THE EXERCISE: Copy word for word the part of the paper airplane record article below, starting at "During the paper" and ending at "measuring the distance.".

PASSAGE SHOWN:
»»

Boeing Engineers Set New Distance Record With Paper Airplane

The engineers broke the Guinness World Record for flying a handmade paper airplane with an innovative design and simulations.

Two Boeing engineers now hold the Guinness World Record for flying a handmade paper airplane after it flew 290 feet. [Credit: Shutterstock]

Many aerospace engineers can trace their interest in designing and building airplanes back to paper airplanes they created as children, often for flying for distance contests. Sometimes, that passion never goes away.

Two Boeing engineers—Dillon Ruble and Garrett Jensen—who are second- and third-generation Boeing employees, now hold the Guinness World Record for flying a handmade paper airplane. The pair, who are based in St. Louis, set the new record in Crown Point, Indiana, in December of 2022.

Record-Breaking Flight

The Ruble and Jensen design flew 290 feet, which, for perspective, is slightly less than the length of a U.S. soccer field.

Ruble and Jensen both studied aerospace and mechanical engineering at Missouri University of Science and Technology. Their design broke the previous record of 252 feet, 7 inches, set by a team from Malaysia and South Korea in April 2022.

The previous record was set in 2012 by Joe Ayoob and paper airplane designer John M. Collins, who flew a paper airplane a distance of 226 feet, 10 inches.

It Takes a Village

During the paper airplane distance competition, which was held at an indoor football stadium, Ruble and Jensen were supported by team members Nathan Erickson, Jeremy O'Brien, and Pat Neiman.

Their jobs ranged from setting up the table to calibrating and properly configuring equipment to taking accurate measurements. Flags were used to mark the distance of previous records. Glen Boren and Fire Chief Mark Baumgardner assisted in measuring the distance.

««

DATA EXCERPTS:

»»

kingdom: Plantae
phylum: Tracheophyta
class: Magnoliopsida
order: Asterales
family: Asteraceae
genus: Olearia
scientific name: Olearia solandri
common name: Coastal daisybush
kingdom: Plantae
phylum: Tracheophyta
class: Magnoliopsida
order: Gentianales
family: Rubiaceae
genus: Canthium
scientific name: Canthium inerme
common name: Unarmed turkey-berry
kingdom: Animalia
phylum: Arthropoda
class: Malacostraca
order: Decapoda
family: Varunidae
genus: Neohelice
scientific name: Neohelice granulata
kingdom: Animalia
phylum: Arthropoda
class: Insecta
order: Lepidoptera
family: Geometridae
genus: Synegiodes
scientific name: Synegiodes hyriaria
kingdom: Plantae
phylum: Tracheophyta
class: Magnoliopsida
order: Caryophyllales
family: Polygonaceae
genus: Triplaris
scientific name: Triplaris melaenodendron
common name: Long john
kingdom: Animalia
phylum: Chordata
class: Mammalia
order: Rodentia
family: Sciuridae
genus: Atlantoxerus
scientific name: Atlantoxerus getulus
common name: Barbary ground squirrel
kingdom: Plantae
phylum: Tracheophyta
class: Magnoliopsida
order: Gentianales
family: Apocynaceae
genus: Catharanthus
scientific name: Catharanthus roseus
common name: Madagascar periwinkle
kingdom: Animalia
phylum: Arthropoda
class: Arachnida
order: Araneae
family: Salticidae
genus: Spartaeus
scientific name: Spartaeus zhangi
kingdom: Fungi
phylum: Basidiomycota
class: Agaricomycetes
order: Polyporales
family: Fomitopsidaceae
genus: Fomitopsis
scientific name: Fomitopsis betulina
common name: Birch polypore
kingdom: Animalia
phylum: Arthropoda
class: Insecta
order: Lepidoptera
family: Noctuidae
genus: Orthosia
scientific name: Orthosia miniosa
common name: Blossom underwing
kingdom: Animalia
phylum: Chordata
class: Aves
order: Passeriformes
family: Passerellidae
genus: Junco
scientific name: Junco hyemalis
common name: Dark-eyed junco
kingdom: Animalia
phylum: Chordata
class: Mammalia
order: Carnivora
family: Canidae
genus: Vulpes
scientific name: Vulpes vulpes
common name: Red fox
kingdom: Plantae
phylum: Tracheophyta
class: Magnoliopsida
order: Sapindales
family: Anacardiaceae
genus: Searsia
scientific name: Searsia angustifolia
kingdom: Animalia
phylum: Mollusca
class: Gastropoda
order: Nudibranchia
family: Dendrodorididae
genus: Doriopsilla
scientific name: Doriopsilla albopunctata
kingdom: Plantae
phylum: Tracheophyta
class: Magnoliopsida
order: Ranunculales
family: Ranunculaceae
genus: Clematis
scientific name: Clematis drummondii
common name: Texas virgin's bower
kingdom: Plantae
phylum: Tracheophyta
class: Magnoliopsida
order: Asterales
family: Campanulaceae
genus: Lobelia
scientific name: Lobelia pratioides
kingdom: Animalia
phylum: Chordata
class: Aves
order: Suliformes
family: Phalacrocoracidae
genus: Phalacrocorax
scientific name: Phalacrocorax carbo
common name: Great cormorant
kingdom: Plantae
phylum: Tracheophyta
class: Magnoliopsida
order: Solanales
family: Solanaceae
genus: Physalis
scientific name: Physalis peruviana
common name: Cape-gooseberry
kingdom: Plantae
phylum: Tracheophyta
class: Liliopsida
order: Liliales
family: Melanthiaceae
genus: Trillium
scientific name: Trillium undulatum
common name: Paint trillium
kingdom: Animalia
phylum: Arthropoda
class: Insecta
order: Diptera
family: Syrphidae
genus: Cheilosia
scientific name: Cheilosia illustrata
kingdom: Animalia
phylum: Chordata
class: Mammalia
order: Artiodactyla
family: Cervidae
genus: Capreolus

««

CORRECT ANSWER:
During the paper airplane distance competition, which was held at an indoor football stadium, Ruble and Jensen were supported by team members Nathan Erickson, Jeremy O'Brien, and Pat Neiman.

Their jobs ranged from setting up the table to calibrating and properly configuring equipment to taking accurate measurements. Flags were used to mark the distance of previous records. Glen Boren and Fire Chief Mark Baumgardner assisted in measuring the distance.